BRIEF —
Find each line in the rows below that contains the string "FACE", matching case exactly, and copy those lines out.

[Dataset excerpts]
»»

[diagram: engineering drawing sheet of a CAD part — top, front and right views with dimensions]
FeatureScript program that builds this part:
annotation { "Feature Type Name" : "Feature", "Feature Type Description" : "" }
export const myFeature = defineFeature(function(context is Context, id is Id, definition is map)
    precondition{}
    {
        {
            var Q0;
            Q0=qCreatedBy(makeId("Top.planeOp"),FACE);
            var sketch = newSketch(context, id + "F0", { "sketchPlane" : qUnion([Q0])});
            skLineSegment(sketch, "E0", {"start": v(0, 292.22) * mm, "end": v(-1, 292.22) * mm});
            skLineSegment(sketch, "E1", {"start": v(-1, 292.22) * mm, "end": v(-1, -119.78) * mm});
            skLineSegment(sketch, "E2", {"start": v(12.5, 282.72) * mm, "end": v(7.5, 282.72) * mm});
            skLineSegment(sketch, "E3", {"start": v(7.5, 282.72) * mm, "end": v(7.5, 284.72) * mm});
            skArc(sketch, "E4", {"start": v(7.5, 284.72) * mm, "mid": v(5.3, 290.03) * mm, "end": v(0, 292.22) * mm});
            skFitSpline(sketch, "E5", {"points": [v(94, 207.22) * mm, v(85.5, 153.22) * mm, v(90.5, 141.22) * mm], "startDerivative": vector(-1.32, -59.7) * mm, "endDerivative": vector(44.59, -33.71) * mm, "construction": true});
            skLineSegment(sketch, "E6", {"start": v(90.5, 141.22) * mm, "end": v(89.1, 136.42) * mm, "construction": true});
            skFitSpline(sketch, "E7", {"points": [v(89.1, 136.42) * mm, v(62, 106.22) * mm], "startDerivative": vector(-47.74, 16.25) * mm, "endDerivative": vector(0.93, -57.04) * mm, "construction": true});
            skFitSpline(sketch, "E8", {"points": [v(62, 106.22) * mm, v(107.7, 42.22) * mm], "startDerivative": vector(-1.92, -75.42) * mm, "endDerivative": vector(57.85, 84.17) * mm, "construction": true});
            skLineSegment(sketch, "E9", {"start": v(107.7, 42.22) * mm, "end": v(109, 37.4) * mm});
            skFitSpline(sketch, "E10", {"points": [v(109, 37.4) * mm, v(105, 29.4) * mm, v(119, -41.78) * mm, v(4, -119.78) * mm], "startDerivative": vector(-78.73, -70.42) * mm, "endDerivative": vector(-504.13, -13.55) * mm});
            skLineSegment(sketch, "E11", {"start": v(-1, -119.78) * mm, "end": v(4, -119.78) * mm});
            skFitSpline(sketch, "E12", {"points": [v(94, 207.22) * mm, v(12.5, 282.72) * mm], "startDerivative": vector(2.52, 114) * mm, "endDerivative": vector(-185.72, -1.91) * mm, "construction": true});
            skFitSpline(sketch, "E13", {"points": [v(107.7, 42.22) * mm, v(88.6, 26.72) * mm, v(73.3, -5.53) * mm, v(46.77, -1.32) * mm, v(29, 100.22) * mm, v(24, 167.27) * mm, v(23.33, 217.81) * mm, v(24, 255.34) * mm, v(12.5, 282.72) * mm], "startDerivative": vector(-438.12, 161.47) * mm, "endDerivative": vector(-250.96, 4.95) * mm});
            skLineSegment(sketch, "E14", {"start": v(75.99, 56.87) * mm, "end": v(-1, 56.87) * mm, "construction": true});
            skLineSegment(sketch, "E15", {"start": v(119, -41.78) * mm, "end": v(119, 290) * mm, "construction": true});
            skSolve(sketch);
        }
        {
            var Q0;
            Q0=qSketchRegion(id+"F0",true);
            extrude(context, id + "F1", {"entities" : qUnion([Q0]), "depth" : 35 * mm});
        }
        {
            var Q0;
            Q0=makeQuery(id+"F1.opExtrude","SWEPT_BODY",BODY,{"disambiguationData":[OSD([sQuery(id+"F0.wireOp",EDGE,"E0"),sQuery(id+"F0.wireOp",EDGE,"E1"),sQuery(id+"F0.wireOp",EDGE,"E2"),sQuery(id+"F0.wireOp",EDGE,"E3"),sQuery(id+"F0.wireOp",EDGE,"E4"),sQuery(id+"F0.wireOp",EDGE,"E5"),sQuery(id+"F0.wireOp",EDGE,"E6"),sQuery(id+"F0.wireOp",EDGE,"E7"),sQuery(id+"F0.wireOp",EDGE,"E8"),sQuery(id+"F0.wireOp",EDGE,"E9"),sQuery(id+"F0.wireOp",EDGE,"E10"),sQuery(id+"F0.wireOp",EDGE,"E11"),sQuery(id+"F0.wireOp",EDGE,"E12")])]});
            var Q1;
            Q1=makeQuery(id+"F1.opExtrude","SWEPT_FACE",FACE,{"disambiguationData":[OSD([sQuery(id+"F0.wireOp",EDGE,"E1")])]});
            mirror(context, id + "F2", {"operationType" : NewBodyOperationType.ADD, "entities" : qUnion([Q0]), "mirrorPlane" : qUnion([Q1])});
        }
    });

««

RESULT OF THIS EXERCISE —
            Q0=qCreatedBy(makeId("Top.planeOp"),FACE);
            Q1=makeQuery(id+"F1.opExtrude","SWEPT_FACE",FACE,{"disambiguationData":[OSD([sQuery(id+"F0.wireOp",EDGE,"E1")])]});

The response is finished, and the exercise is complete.